_Passage for review_.
Coronado's Hidden African American History
A brief introduction to Coronado's forgotten African American history and the Crown City's pioneering African American families.
I began my research into the history of the African American community in Coronado almost by chance, in February of 2020. My son’s Coronado High School (CHS) basketball team was preparing to play for the California Interscholastic Federation (CIF) Division 3 Championship that year, and I was immensely proud of him. We had moved to Coronado from Kenya in 2016, and basketball had been key to his sense of belonging at Coronado High, which is a predominantly white school (Kieran was one of two African American players on the team).
The team had only won two CIF championships in its long history, the first title being won in 1956. Being both a basketball fanatic and a history buff, I felt it necessary to research more about that first team and its journey to the title. I never imagined that this simple research would be a game-changer for me and set the stage for the creation of The Coronado Black History Project. That search led to the discovery of this photo of the CHS 1956 CIF championship squad:
I was immediately surprised to note that three of the nine players were African American; I had assumed (wrongly) that Coronado was a white enclave back then. I was already knowledgeable about the fact that many neighborhoods and cities in Southern California had historically utilized racially restrictive covenants and discriminatory practices known as “redlining” in order to keep African Americans out. I had assumed Coronado might have been one of those places which would have kept African Americans out.

[Images with localized body landmarks]
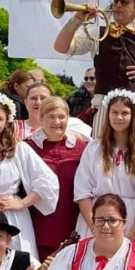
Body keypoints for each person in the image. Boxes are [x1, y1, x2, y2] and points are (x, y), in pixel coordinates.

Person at [0, 93, 59, 263]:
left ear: (7, 122)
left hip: (9, 215)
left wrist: (22, 203)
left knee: (14, 266)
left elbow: (48, 181)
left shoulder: (17, 149)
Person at [73, 90, 135, 244]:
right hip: (98, 219)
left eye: (124, 113)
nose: (119, 117)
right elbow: (82, 192)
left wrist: (133, 234)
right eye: (114, 112)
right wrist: (94, 227)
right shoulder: (94, 148)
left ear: (133, 116)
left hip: (132, 222)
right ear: (108, 114)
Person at [27, 97, 88, 260]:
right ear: (40, 118)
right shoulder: (27, 147)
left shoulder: (82, 148)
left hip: (72, 222)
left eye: (61, 117)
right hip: (38, 223)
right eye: (50, 117)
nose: (57, 121)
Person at [14, 82, 90, 142]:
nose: (38, 102)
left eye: (43, 98)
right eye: (33, 98)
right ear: (25, 101)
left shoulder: (72, 124)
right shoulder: (13, 128)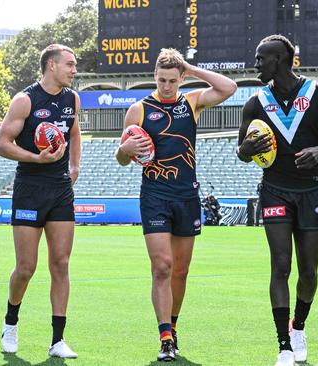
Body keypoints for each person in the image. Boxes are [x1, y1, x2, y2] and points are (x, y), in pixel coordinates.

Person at [115, 48, 236, 362]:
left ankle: (174, 327)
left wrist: (193, 69)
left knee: (181, 271)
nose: (166, 86)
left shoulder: (191, 102)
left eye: (172, 80)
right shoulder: (138, 109)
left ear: (181, 78)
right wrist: (125, 150)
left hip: (186, 196)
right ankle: (165, 336)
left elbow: (228, 88)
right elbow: (123, 159)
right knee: (162, 267)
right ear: (154, 76)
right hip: (154, 196)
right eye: (161, 79)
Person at [237, 34, 318, 366]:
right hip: (274, 190)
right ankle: (284, 345)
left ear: (279, 60)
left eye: (260, 59)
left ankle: (299, 326)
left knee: (309, 271)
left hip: (310, 190)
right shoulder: (255, 102)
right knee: (281, 264)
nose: (255, 64)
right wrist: (247, 150)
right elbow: (241, 151)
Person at [0, 44, 81, 359]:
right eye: (70, 65)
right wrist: (36, 158)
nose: (74, 70)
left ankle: (57, 340)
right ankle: (11, 321)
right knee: (26, 267)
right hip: (30, 188)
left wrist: (74, 167)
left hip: (60, 190)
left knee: (60, 263)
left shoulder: (73, 98)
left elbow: (74, 132)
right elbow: (2, 144)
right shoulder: (25, 100)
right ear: (51, 66)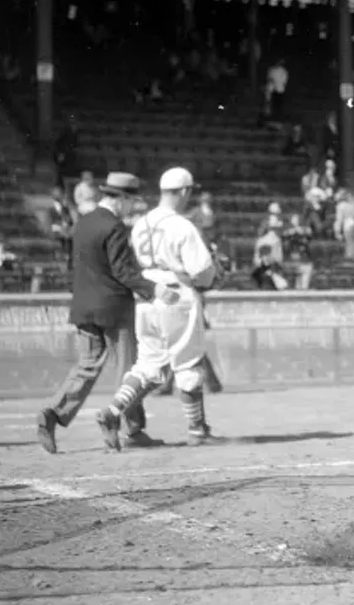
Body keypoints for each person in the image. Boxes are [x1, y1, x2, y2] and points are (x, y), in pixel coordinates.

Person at [37, 173, 167, 454]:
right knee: (129, 369)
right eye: (131, 201)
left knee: (87, 365)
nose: (132, 208)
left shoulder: (83, 223)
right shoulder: (115, 227)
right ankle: (131, 428)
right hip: (114, 309)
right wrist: (154, 289)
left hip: (84, 306)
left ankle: (53, 412)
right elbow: (123, 272)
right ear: (121, 199)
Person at [95, 167, 222, 449]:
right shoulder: (182, 225)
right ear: (185, 192)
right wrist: (212, 276)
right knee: (188, 363)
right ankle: (198, 430)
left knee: (148, 365)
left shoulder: (141, 223)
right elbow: (202, 272)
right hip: (176, 294)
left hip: (146, 294)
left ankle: (113, 412)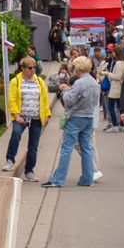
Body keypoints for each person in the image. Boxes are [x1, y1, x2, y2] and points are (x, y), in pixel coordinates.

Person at [44, 54, 101, 187]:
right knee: (86, 148)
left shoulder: (79, 83)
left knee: (66, 148)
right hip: (88, 117)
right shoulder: (94, 82)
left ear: (78, 68)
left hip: (76, 118)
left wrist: (64, 91)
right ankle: (88, 178)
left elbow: (69, 101)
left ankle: (58, 180)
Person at [4, 55, 49, 180]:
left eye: (34, 67)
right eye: (29, 68)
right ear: (22, 68)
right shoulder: (16, 82)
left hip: (35, 118)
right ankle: (10, 160)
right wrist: (16, 115)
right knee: (16, 134)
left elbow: (44, 99)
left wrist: (46, 114)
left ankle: (29, 170)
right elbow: (11, 99)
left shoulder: (39, 81)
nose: (32, 70)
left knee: (33, 145)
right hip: (21, 116)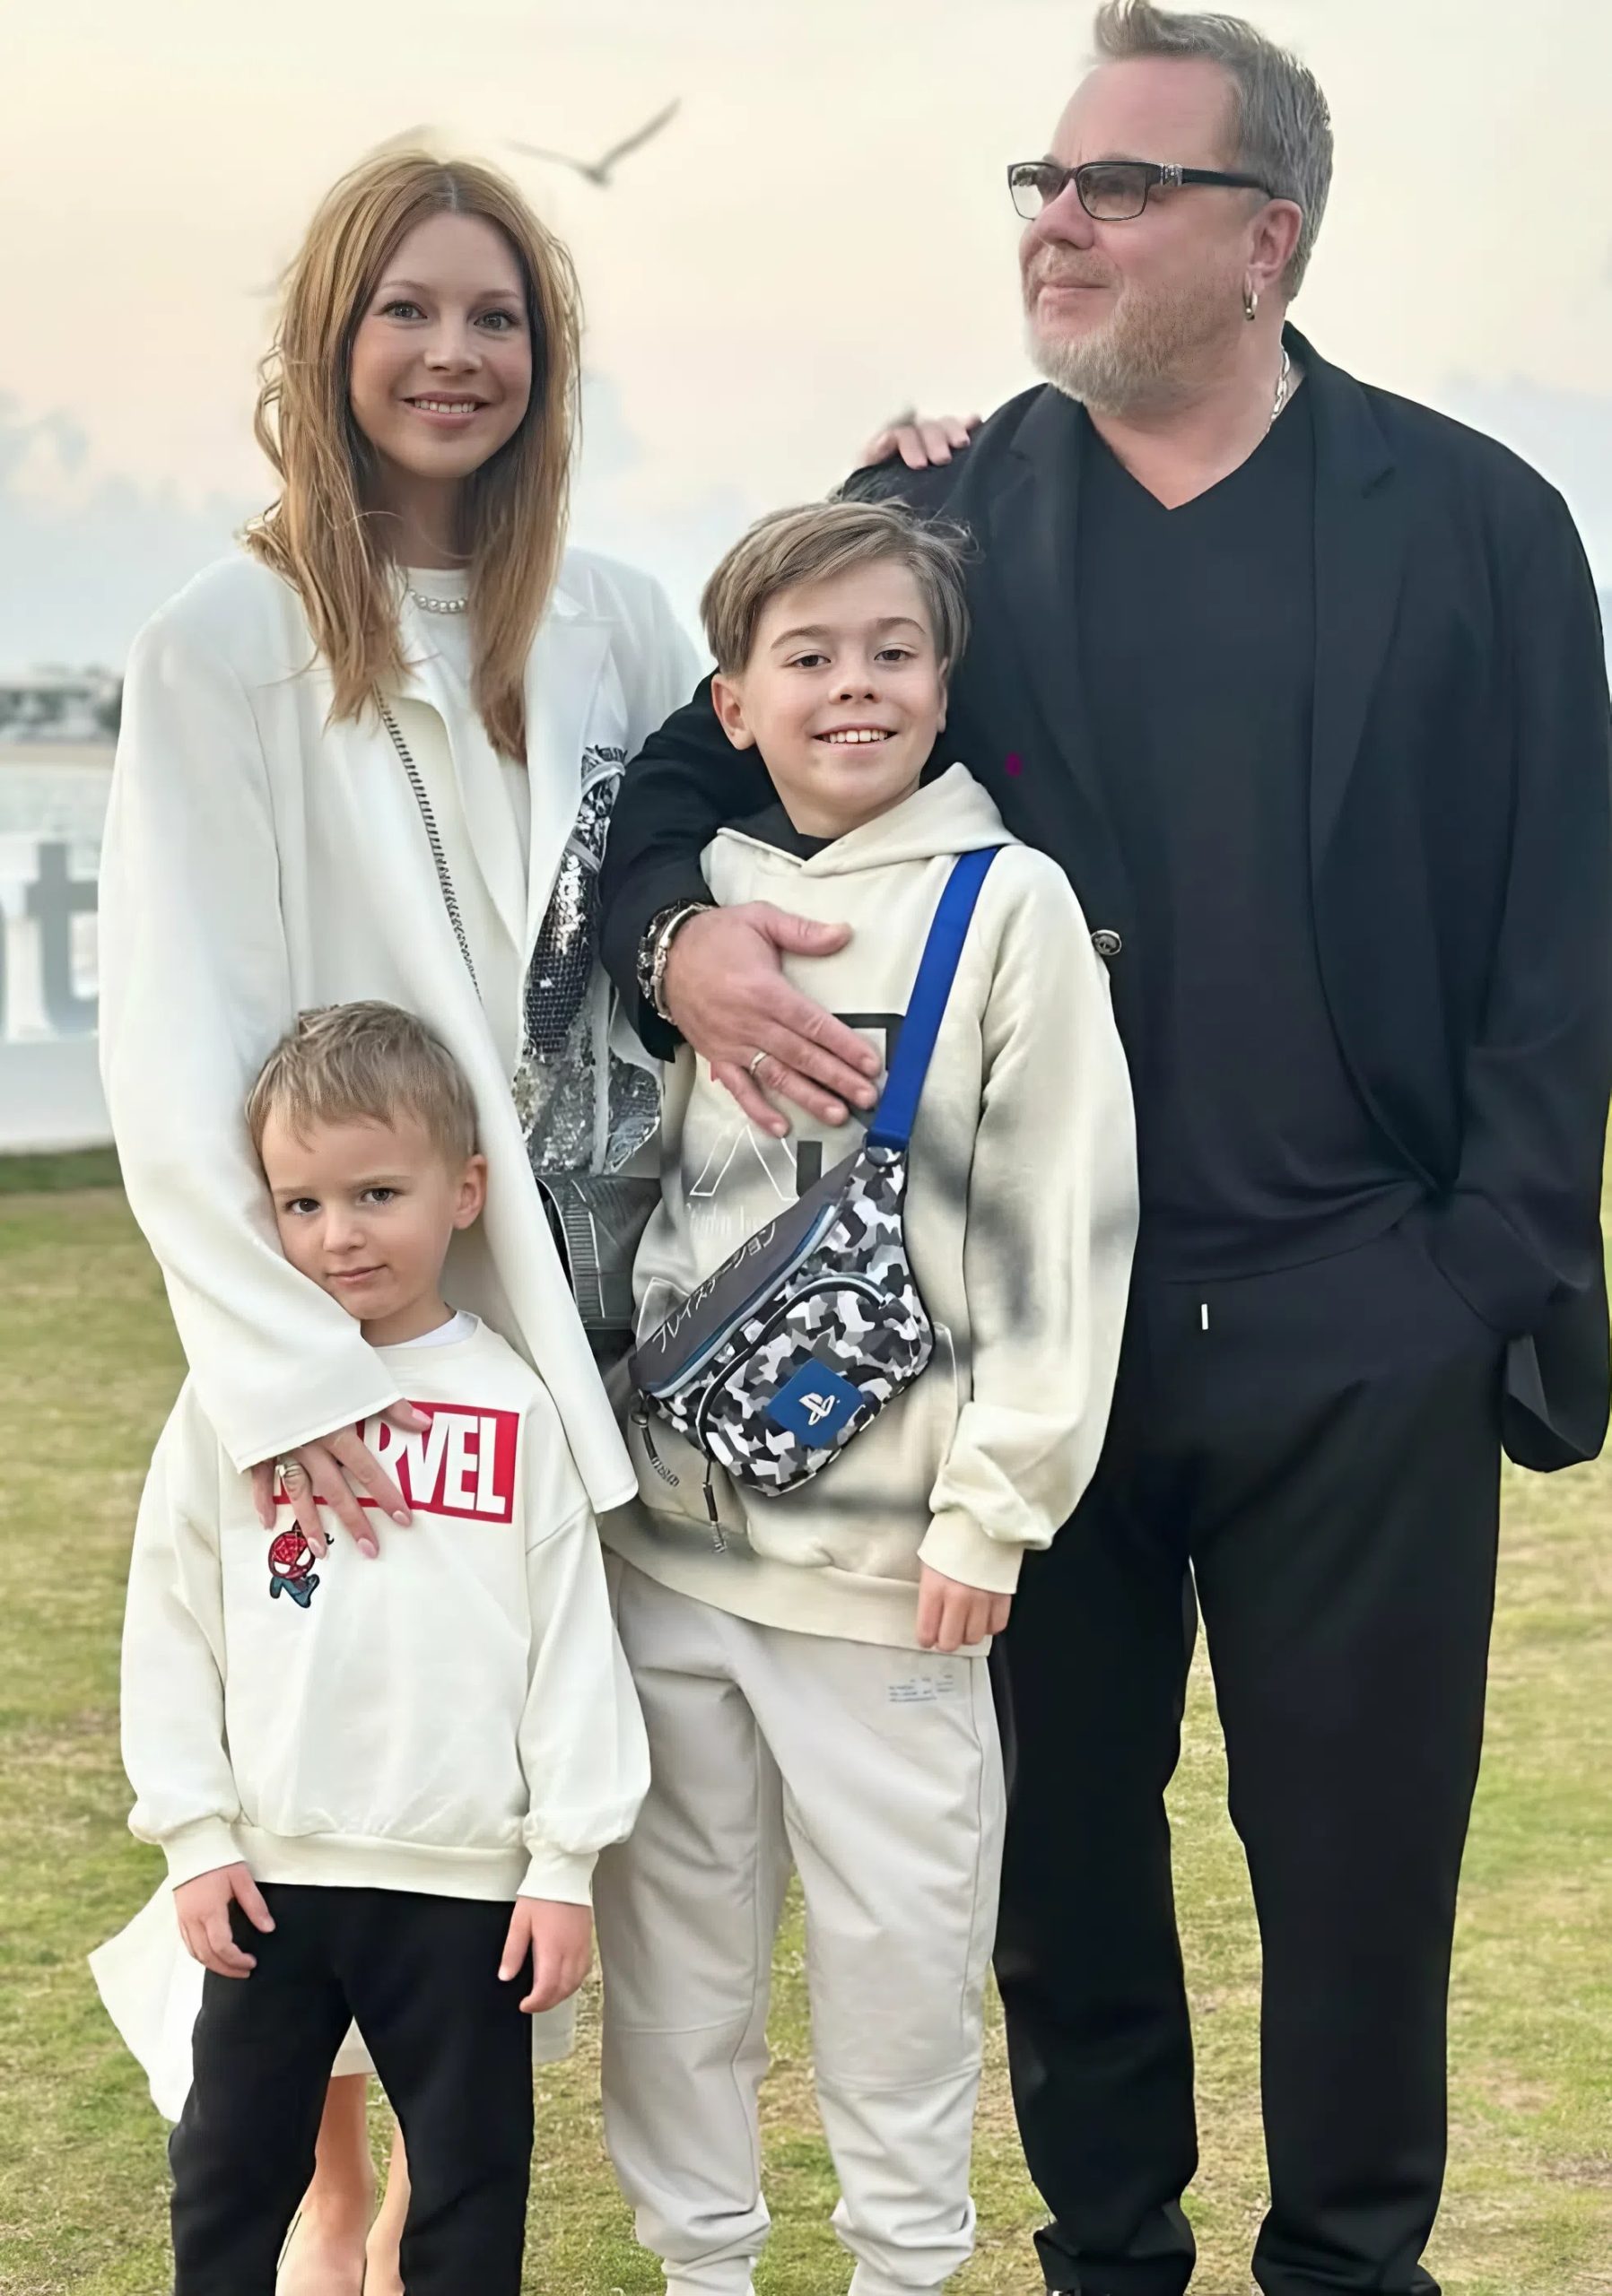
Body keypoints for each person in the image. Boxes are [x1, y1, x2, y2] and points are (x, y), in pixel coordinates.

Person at [598, 8, 1612, 2294]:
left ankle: (1348, 2263)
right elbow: (683, 769)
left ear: (1266, 239)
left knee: (1361, 1874)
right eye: (1040, 183)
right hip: (1020, 1339)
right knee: (1052, 1869)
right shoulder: (930, 515)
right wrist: (679, 944)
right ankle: (1108, 2258)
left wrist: (1479, 1270)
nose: (1054, 223)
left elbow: (1559, 923)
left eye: (1116, 186)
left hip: (1363, 1319)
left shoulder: (1475, 522)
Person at [96, 147, 695, 2293]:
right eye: (409, 310)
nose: (455, 354)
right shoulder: (225, 640)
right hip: (349, 1308)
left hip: (572, 1299)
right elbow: (174, 1027)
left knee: (475, 1743)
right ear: (328, 340)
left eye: (497, 316)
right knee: (314, 1728)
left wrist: (941, 476)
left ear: (547, 356)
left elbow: (751, 791)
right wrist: (289, 1366)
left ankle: (422, 2196)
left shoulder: (610, 617)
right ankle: (326, 2198)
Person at [591, 499, 1137, 2296]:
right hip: (669, 1552)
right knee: (676, 1970)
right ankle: (699, 2266)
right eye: (807, 656)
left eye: (892, 651)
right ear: (731, 702)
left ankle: (903, 2265)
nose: (853, 688)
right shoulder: (701, 903)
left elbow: (1063, 1223)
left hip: (892, 1577)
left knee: (901, 1967)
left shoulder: (1007, 901)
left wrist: (997, 1504)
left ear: (944, 683)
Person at [99, 1001, 649, 2296]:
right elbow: (172, 1622)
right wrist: (194, 1836)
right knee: (229, 2176)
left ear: (465, 1192)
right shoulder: (233, 1403)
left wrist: (563, 1864)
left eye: (376, 1194)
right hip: (270, 1874)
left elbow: (572, 1646)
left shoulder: (516, 1403)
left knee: (467, 2187)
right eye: (301, 1204)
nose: (338, 1235)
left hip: (465, 1887)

_Assigned task 1_.
Repeat the stretch of the Coronado history passage from "Coronado's Hidden African" through "on the team).".
_Assigned task 2_.
Decide whether each statement below agrees with the Coronado history passage, answering yes or no and quoting the deciding words. (a) The family moved to Coronado from Kenya in 2016. (b) Four of the players on the 1956 championship squad were African American. (c) Before 2020, the team had won three CIF championships.

_Final answer 1_.
Coronado's Hidden African American History
A brief introduction to Coronado's forgotten African American history and the Crown City's pioneering African American families.
I began my research into the history of the African American community in Coronado almost by chance, in February of 2020. My son’s Coronado High School (CHS) basketball team was preparing to play for the California Interscholastic Federation (CIF) Division 3 Championship that year, and I was immensely proud of him. We had moved to Coronado from Kenya in 2016, and basketball had been key to his sense of belonging at Coronado High, which is a predominantly white school (Kieran was one of two African American players on the team).

_Final answer 2_.
(a) Yes: "We had moved to Coronado from Kenya in 2016"
(b) No: "three of the nine players were African American"
(c) No: "The team had only won two CIF championships in its long history"